Running curl http://localhost:8983/solr/test/config returns a JSON object. Here's a portion of it:

{
...
    "updateRequestProcessorChain":[{
    "name":"add-unknown-fields-to-the-schema",
    "":[{"class":"solr.UUIDUpdateProcessorFactory"},
      {"class":"solr.LogUpdateProcessorFactory"},
      {"class":"solr.DistributedUpdateProcessorFactory"},
      {"class":"solr.RemoveBlankFieldUpdateProcessorFactory"},
      {
        "class":"solr.FieldNameMutatingUpdateProcessorFactory",
        "pattern":"[^\\w-\\.]",
        "replacement":"_"},
      {"class":"solr.ParseBooleanFieldUpdateProcessorFactory"},
      {"class":"solr.ParseLongFieldUpdateProcessorFactory"},
      {"class":"solr.ParseDoubleFieldUpdateProcessorFactory"},
      {"class":"solr.ParseDateFieldUpdateProcessorFactory"},
      {"class":"solr.AddSchemaFieldsUpdateProcessorFactory"},
      {"class":"solr.RunUpdateProcessorFactory"}]}],
...
}

This means that solr.ParseDateFieldUpdateProcessorFactory is a type of updateRequestProcessorChain. The documentation states:

The Config API does not let you create or edit <updateRequestProcessorChain> elements. However, it is possible to create <updateProcessor> entries and can use them by name to create a chain.

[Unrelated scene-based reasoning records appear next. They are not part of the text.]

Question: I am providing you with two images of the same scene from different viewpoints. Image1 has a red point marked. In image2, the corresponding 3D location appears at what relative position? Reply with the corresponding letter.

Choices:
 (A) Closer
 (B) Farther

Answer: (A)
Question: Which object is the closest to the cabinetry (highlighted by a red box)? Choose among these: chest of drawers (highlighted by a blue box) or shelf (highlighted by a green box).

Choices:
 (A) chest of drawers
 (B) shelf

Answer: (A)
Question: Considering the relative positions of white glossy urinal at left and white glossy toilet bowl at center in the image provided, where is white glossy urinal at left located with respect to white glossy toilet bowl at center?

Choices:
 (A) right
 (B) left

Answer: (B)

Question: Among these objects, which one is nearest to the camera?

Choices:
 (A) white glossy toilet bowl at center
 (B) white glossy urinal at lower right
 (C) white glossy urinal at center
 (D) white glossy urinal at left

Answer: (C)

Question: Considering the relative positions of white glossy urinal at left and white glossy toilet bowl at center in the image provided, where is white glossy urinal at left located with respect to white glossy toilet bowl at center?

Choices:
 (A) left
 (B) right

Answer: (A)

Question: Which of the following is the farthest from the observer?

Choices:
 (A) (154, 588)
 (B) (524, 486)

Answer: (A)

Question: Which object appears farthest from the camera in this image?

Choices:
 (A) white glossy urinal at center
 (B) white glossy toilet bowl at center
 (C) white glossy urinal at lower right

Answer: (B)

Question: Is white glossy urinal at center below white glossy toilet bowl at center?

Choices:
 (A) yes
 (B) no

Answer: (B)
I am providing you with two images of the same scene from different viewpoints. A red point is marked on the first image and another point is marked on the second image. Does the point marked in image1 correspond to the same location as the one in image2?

This means that it's not possible to add a specific date format to the existing solr.ParseDateFieldUpdateProcessorFactory using Config API. I should create a custom update processor that does what I want, and so use the add-updateprocessor API with proper parameters.


Solution

  • After struggling on the horrific Solr documentation, I found a solution. The documentation states:

    The Config API does not let you create or edit <updateRequestProcessorChain> elements. However, it is possible to create <updateProcessor> entries and can use them by name to create a chain.

    [ ... ]

    You can use this directly in your request by adding a parameter in the <updateRequestProcessorChain> for the specific update processor called processor=firstFld.

    This means that I have to add a custom update processor and invoke it explicitly when using the /update handler. So:

    curl http://localhost:8983/solr/test/config -H 'Content-type:application/json' -d '
    {
      "add-updateprocessor" : 
      {
        "name" : "myCustomDateUpdateProcessor", 
        "class": "solr.ParseDateFieldUpdateProcessorFactory", 
        "format":["dd/MM/yyyy"]
      }
    }'
    

    To load the data into test collection via the /update/csv handler, use this command:

    curl http://localhost:8983/solr/test/update/csv?processor=myCustomDateUpdateProcessor&commit=true --data-binary @file.csv -H 'Content-type:text/plain; charset=utf-8'
    

    Note the presence of processor=myCustomDateUpdateProcessor, where myCustomDateUpdateProcessor is the update processor I created before. The processor is stored in configoverlay.json and not in solrconfig.xml.